M. Raynauld: Enfin, si c'est inexact, tant mieux. Je n'ai pas de...

M. Tremblay: Vos sources ne semblent pas tellement fiables, M. le député.

M. Raynauld: Peut-être qu'elles ne sont pas entièrement fiables, c'est très bien. Tant mieux si ce n'est pas un comité seulement de la Société des alcools du Québec. On aura, j'espère, l'occasion d'examiner cette question plus tard. (11 h 45)

Pour l'instant, il reste certain que, indépendamment du fait que le comité soit formé à la Société des alcools du Québec ou au ministère, le projet de loi, à l'heure actuelle, tel qu'il est rédigé — celui que nous avons devant nous — ne contient absolument rien. Il n'a aucun objet, il n'a aucune intention d'indiquer là-dedans aucun objectif. On aurait pu au moins indiquer là-dedans que les règlements devaient poursuivre une certaine fin, celle, par exemple, que le ministre lui-même a déclarée tout à l'heure. Cela aurait pu être inclus dans le projet de loi, que ceux qui sont chargés de rédiger les règlements et ensuite le lieutenant-gouverneur en conseil, qui sera chargé de les adopter, puissent s'orienter à partir d un certain nombre d'objectifs comme celui de favoriser la fabrication des vins au Québec ou de favoriser l'accessibilité des vins pour les consommateurs.

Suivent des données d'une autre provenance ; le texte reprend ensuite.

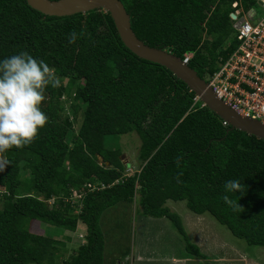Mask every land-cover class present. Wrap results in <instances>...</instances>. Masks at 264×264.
<instances>
[{
	"label": "trees",
	"instance_id": "trees-1",
	"mask_svg": "<svg viewBox=\"0 0 264 264\" xmlns=\"http://www.w3.org/2000/svg\"><path fill=\"white\" fill-rule=\"evenodd\" d=\"M234 1L248 8L256 0H121L139 39L180 59L192 52L187 65L205 80L236 46ZM73 30L82 36L69 44ZM23 51L54 68L61 87L46 89L40 108L48 122L38 138L4 154L0 264H104L101 215L137 194L142 214L167 217L197 257L200 247L167 200H184L248 245L264 246V139L224 125L201 101L193 104L184 81L123 44L108 12L55 16L25 0H0V61ZM131 131L140 138V168L125 175L121 148L109 138ZM232 179L246 186L228 193L241 213L222 200ZM88 181L104 186L92 190ZM73 190L80 197L72 198ZM32 220L71 232L84 225V241L64 257L63 242L32 232Z\"/></svg>",
	"mask_w": 264,
	"mask_h": 264
},
{
	"label": "rangeland",
	"instance_id": "rangeland-1",
	"mask_svg": "<svg viewBox=\"0 0 264 264\" xmlns=\"http://www.w3.org/2000/svg\"><path fill=\"white\" fill-rule=\"evenodd\" d=\"M243 9L244 16L241 17L248 20L260 14L256 4ZM70 101L69 99L66 105ZM109 140L113 146H120L121 161L126 169L132 168L129 173L140 168V138L136 132L112 136ZM138 202L137 194L132 202H119L102 213L100 223L105 236L104 264H172L168 255L174 251H184L185 242L173 222L164 216L152 217L142 214ZM165 205L180 217L189 240L196 245L200 244L205 258L237 251L254 260H263L264 246L248 245L243 239L232 235L208 212L196 214L186 206L184 200H167ZM30 230L37 234H49L62 241L60 249L64 257L73 255L78 245L84 241V225H79L71 232L32 220ZM227 250L230 251L227 253ZM234 263L240 264L238 260Z\"/></svg>",
	"mask_w": 264,
	"mask_h": 264
},
{
	"label": "clouds",
	"instance_id": "clouds-1",
	"mask_svg": "<svg viewBox=\"0 0 264 264\" xmlns=\"http://www.w3.org/2000/svg\"><path fill=\"white\" fill-rule=\"evenodd\" d=\"M81 36L82 33L73 30L68 34V43L75 44ZM49 86L53 89L61 87V79L56 75V70L27 51L0 61V171L8 165L4 155L7 151L32 144L38 138L39 129L47 124L48 116L40 105L45 100ZM176 166L180 168L181 157H176ZM182 175V171L178 173V182ZM223 188V202L233 212H243L237 200L228 193H243L246 186L239 179H232L226 181Z\"/></svg>",
	"mask_w": 264,
	"mask_h": 264
},
{
	"label": "built area",
	"instance_id": "built-area-1",
	"mask_svg": "<svg viewBox=\"0 0 264 264\" xmlns=\"http://www.w3.org/2000/svg\"><path fill=\"white\" fill-rule=\"evenodd\" d=\"M254 4L260 14L251 20L241 17L244 16V9L238 5V1L231 4L234 8L230 16L236 46L225 57H218L217 67L206 82L228 107L264 125V0H256ZM191 56L192 52H186L181 60L187 64ZM197 101H201V106L205 105L195 94L193 104ZM222 123L228 124L226 120ZM130 169L132 171L131 167L125 168L124 174L132 175L139 171L135 169L129 173ZM97 184L88 181L84 185L92 190L104 186ZM76 197H80V192L73 190L72 198Z\"/></svg>",
	"mask_w": 264,
	"mask_h": 264
},
{
	"label": "water",
	"instance_id": "water-1",
	"mask_svg": "<svg viewBox=\"0 0 264 264\" xmlns=\"http://www.w3.org/2000/svg\"><path fill=\"white\" fill-rule=\"evenodd\" d=\"M32 8L46 15L64 16L92 9L102 8L114 22L123 44L140 58L158 63L169 69L177 78L197 94L203 103L230 128L239 129L250 135L264 139V125L249 117L241 116L219 99L206 80L185 64L179 57L166 49L149 46L139 39L131 28L130 15L121 0H25ZM233 17V16H232ZM100 161V157L98 156Z\"/></svg>",
	"mask_w": 264,
	"mask_h": 264
},
{
	"label": "crops",
	"instance_id": "crops-1",
	"mask_svg": "<svg viewBox=\"0 0 264 264\" xmlns=\"http://www.w3.org/2000/svg\"><path fill=\"white\" fill-rule=\"evenodd\" d=\"M198 246L200 247V244H198ZM229 251L230 250H227L226 252L228 253ZM174 252L177 253L174 254ZM174 252L168 255L172 264H238L234 263L236 260H238L240 264H264V258L262 261L260 260V262L259 259L254 260L253 258L246 256L244 253L242 254L237 251L228 254H225L224 252V256L223 254H218L209 256V258H205L204 252H202V258L197 257L189 252H186L185 248L183 252H181V250H179V252Z\"/></svg>",
	"mask_w": 264,
	"mask_h": 264
}]
</instances>
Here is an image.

Ensuite, il me semble que le gouvernement lui-même est d'accord avec la critique que je fais du projet de loi. En effet, il y a eu le ministre chargé de la réforme parlementaire, le leader du gouvernement, qui a déclaré, le 15 mars 1978... Est-ce qu'il serait possible que je ne parle pas pour les murs? J'aimerais avoir votre oreille, M. le ministre.

M. Tremblay: Je vous écoutais d'une oreille

attentive, mais je consultais un de mes collègues en même temps.

M. Raynauld: Je disais que le leader...

M. Blank: II ne s'intéresse pas à l'opinion des autres.

Le Président (M. Boucher): A l'ordre, s'il vous plaît, M. le député de Saint-Louis!

M. Raynauld: Je disais que le leader du gouvernement a justement dénoncé ce que nous avons dans ce projet de loi. Le 15 mars 1978, il allait très loin, et, si vous me permettez, je voudrais vous lire ce que le leader du gouvernement a dit à ce sujet-là: "Ce que je suggère, c'est que, justement, nous ayons une commission parlementaire dont ce soit la fonction. — II voudrait même créer une commission parlementaire spéciale dont ce serait la fonction — d'examiner carrément et clairement cette législation déléguée, qu'elle puisse dire qu'elle est en accord avec la législation, parce que, quand vous donnez votre accord de deuxième lecture à un projet de loi, vous avez un petit article quelque part qui dit — je lis toujours, c'est le leader du gouvernement qui dit ça —: Le lieutenant-gouverneur en conseil peut adopter par règlements a, b, c, d, et, bien souvent, cela se rend jusqu'à u".

Dans ce projet de loi, ce n'est pas un petit article à la fin du projet de loi, c'est le premier article, c'est le deuxième, c'est le troisième, jusqu'à la fin. Ce sont seulement des articles qui autorisent le gouvernement à adopter des règlements. Le leader du gouvernement ajoute: "II est essentiel, à mon avis, que nous ayons une possibilité de contrôle et la création d'une telle commission nous aiderait à le faire".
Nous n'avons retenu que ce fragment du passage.